- _EXERCISE REQUIREMENTS_: Up to and including the line that contains "in human cervical", write out each line of the material from its first line, exactly.

++++++

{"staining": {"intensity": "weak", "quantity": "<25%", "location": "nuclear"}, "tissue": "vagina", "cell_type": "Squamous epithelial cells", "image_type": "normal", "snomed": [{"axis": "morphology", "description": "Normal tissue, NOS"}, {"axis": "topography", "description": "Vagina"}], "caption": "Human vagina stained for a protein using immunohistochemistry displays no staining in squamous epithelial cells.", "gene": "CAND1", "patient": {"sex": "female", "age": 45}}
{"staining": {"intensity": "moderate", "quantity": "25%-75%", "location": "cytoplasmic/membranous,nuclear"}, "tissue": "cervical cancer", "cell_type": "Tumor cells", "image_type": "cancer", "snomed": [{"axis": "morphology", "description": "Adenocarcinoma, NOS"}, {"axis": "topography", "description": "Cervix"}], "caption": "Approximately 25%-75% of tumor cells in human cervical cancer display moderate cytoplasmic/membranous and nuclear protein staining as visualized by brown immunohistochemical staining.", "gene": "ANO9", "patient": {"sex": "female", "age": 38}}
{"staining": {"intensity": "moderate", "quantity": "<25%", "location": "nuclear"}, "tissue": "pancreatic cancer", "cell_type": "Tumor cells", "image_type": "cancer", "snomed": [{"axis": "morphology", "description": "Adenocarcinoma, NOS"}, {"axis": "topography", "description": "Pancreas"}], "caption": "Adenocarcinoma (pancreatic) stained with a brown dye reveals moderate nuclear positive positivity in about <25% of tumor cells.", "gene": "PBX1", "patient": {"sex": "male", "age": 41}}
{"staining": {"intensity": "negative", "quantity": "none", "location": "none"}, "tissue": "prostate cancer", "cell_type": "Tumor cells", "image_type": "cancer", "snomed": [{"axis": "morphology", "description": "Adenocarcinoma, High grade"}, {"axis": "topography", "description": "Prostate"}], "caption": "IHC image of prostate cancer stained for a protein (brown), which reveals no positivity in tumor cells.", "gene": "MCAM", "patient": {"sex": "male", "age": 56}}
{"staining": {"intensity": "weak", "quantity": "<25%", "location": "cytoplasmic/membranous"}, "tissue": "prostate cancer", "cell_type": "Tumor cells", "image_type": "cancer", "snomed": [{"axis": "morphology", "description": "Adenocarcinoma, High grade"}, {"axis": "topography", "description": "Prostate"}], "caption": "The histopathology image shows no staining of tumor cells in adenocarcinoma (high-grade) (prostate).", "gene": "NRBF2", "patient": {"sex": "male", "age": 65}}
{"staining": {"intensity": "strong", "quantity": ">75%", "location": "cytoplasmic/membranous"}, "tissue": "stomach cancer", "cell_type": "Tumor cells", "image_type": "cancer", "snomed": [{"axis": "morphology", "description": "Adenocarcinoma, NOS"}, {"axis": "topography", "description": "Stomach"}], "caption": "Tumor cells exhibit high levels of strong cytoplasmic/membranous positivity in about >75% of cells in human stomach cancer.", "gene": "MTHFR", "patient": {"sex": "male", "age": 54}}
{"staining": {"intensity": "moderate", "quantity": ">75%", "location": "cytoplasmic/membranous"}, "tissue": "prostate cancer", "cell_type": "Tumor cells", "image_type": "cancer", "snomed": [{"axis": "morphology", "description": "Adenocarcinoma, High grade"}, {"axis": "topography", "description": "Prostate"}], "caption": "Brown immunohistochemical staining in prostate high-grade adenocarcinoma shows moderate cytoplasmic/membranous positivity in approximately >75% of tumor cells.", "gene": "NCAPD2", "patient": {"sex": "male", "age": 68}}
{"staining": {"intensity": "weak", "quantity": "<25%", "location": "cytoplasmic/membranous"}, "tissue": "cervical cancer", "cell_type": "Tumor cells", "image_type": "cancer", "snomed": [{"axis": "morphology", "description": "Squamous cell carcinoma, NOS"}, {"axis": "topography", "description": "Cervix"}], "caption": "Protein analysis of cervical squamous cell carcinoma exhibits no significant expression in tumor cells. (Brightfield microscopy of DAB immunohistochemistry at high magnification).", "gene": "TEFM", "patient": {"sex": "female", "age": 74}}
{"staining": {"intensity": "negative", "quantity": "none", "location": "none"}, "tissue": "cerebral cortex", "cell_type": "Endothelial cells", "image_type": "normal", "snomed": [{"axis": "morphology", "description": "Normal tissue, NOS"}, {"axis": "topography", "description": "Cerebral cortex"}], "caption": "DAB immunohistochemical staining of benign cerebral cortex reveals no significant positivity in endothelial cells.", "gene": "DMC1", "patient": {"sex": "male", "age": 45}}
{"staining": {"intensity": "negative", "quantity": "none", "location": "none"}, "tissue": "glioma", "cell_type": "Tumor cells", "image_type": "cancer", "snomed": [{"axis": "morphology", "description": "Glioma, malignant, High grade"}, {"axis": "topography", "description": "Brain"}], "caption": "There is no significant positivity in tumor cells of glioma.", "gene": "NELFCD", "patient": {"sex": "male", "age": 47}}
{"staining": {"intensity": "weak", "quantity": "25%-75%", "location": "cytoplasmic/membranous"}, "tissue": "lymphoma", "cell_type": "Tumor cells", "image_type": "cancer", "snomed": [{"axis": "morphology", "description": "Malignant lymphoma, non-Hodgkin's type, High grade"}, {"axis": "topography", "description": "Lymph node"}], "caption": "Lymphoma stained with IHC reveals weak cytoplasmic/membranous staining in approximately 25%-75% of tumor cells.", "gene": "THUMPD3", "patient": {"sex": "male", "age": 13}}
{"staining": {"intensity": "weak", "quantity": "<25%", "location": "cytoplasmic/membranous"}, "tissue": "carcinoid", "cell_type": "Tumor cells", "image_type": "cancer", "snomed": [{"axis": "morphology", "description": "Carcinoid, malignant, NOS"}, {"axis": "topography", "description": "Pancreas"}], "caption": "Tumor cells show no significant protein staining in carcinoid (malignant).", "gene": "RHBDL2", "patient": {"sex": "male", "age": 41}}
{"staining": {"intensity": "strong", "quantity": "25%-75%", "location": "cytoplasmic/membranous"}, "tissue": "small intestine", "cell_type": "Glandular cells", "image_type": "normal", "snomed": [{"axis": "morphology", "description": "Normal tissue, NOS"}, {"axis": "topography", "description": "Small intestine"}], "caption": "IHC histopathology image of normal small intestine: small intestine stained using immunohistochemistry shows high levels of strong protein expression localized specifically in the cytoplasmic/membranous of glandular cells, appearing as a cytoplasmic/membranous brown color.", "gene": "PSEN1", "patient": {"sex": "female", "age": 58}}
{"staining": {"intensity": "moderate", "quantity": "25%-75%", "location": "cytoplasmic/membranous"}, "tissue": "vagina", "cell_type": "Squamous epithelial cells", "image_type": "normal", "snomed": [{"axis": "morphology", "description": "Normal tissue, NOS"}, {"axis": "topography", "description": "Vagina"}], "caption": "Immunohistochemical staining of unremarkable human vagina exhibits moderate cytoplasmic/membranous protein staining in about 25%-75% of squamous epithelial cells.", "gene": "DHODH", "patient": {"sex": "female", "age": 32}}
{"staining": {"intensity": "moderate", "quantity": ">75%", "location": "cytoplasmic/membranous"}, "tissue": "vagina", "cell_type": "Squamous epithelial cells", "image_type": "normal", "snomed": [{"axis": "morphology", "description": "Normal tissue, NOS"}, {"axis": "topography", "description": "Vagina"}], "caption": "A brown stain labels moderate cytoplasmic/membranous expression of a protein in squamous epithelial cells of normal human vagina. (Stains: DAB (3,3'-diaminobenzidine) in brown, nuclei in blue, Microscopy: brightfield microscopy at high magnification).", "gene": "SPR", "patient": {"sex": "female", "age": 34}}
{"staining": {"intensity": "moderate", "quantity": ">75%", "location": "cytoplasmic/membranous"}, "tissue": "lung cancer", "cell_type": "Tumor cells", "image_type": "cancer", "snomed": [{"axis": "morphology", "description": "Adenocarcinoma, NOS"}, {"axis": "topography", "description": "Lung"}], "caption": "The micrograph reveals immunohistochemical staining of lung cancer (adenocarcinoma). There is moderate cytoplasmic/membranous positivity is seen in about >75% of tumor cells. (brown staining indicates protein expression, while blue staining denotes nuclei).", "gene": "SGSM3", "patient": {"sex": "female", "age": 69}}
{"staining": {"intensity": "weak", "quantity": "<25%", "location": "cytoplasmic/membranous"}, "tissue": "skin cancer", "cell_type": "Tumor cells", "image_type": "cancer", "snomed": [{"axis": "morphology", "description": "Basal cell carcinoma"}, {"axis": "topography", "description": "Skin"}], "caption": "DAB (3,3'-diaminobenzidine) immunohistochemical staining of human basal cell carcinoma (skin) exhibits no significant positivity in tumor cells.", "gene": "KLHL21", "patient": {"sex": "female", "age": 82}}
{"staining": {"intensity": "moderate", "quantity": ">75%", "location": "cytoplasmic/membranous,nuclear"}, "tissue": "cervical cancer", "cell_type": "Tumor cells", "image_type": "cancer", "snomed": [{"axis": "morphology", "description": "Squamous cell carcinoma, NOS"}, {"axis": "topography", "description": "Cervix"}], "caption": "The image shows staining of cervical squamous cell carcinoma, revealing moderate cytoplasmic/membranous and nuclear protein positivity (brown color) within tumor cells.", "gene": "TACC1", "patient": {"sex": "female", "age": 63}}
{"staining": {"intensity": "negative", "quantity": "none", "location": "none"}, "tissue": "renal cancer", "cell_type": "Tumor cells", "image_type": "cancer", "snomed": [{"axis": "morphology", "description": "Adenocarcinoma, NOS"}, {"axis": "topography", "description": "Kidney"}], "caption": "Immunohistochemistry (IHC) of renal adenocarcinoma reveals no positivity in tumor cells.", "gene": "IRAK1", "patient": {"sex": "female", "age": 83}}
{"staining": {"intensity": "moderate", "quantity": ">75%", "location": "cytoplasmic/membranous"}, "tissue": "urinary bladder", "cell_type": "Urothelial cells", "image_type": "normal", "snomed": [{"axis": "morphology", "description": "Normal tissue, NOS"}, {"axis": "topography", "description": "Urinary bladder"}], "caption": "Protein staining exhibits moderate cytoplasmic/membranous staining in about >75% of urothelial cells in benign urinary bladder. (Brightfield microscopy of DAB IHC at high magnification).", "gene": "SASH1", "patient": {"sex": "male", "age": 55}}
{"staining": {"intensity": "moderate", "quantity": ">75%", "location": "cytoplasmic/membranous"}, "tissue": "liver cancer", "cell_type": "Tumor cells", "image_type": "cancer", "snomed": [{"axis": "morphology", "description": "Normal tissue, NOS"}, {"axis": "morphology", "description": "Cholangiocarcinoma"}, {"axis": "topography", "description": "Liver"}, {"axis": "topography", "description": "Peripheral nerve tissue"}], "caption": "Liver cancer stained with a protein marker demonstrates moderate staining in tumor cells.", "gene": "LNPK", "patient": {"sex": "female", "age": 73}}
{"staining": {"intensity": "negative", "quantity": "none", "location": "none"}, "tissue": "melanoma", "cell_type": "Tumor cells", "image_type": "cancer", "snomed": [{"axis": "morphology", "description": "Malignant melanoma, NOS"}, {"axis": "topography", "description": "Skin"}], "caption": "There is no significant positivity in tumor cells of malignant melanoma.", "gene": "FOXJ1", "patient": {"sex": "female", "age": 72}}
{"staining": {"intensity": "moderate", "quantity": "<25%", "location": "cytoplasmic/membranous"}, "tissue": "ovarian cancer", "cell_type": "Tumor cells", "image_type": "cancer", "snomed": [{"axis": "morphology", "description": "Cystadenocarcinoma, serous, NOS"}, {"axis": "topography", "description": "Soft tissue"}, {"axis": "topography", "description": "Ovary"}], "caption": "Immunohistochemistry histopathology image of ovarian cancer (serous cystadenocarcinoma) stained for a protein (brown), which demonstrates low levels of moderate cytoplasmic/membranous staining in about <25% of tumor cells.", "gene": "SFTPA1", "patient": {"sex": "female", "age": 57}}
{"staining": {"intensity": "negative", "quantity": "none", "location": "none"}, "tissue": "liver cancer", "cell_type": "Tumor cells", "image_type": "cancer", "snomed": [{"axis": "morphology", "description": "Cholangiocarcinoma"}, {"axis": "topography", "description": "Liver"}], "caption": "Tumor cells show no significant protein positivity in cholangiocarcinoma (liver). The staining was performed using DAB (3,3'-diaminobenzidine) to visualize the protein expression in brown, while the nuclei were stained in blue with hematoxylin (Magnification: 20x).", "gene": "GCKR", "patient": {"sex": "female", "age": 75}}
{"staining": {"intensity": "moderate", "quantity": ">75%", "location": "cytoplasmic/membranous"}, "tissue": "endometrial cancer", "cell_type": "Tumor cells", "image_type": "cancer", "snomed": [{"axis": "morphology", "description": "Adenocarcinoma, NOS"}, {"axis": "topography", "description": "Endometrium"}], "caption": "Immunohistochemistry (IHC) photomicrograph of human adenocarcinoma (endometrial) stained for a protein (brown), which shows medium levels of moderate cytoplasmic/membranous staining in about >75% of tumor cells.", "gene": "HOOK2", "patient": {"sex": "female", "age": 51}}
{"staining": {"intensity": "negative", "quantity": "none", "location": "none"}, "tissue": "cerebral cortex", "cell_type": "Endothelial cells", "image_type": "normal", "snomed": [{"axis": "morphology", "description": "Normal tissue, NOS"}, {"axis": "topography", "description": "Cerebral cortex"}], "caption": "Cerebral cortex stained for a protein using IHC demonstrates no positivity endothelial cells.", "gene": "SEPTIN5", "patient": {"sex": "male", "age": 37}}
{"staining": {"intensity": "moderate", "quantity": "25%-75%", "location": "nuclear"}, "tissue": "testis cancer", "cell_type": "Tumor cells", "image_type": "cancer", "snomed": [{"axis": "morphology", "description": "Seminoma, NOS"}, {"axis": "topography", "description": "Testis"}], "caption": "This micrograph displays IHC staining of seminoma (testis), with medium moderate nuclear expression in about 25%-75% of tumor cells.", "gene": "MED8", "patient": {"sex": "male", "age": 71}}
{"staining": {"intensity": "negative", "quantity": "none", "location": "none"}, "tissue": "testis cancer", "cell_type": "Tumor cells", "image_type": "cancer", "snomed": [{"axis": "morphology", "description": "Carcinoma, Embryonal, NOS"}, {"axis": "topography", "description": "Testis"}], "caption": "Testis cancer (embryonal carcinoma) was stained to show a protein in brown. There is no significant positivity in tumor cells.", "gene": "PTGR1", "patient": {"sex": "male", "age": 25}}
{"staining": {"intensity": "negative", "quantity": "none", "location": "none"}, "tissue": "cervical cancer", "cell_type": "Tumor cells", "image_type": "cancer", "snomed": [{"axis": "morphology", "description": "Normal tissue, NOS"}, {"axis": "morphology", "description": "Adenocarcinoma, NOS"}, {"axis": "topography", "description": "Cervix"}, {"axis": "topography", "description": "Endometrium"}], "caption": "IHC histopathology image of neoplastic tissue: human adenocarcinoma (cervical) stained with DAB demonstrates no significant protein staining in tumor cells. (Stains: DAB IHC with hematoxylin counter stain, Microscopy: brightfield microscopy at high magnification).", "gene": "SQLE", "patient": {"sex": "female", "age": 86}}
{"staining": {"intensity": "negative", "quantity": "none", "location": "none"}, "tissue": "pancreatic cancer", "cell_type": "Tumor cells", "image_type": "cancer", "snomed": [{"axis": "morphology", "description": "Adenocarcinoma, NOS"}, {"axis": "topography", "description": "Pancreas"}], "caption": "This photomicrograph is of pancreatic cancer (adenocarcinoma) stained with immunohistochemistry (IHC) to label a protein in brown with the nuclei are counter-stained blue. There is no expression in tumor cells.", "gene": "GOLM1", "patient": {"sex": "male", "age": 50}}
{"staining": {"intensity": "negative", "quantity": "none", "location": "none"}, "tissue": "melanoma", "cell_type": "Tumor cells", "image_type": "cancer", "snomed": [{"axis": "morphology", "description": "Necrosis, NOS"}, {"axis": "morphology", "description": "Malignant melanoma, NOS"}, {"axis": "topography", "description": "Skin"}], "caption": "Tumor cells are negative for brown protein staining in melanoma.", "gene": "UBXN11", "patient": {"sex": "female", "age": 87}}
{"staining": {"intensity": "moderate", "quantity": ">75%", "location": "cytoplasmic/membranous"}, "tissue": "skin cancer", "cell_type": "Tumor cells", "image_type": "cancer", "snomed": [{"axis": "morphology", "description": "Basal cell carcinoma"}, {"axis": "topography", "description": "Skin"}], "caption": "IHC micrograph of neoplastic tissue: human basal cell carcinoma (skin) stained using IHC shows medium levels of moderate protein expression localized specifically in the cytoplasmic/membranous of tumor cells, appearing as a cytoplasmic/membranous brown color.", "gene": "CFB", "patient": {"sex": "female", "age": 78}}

++++++

- _SOLUTION TO THIS PROBLEM_:
{"staining": {"intensity": "weak", "quantity": "<25%", "location": "nuclear"}, "tissue": "vagina", "cell_type": "Squamous epithelial cells", "image_type": "normal", "snomed": [{"axis": "morphology", "description": "Normal tissue, NOS"}, {"axis": "topography", "description": "Vagina"}], "caption": "Human vagina stained for a protein using immunohistochemistry displays no staining in squamous epithelial cells.", "gene": "CAND1", "patient": {"sex": "female", "age": 45}}
{"staining": {"intensity": "moderate", "quantity": "25%-75%", "location": "cytoplasmic/membranous,nuclear"}, "tissue": "cervical cancer", "cell_type": "Tumor cells", "image_type": "cancer", "snomed": [{"axis": "morphology", "description": "Adenocarcinoma, NOS"}, {"axis": "topography", "description": "Cervix"}], "caption": "Approximately 25%-75% of tumor cells in human cervical cancer display moderate cytoplasmic/membranous and nuclear protein staining as visualized by brown immunohistochemical staining.", "gene": "ANO9", "patient": {"sex": "female", "age": 38}}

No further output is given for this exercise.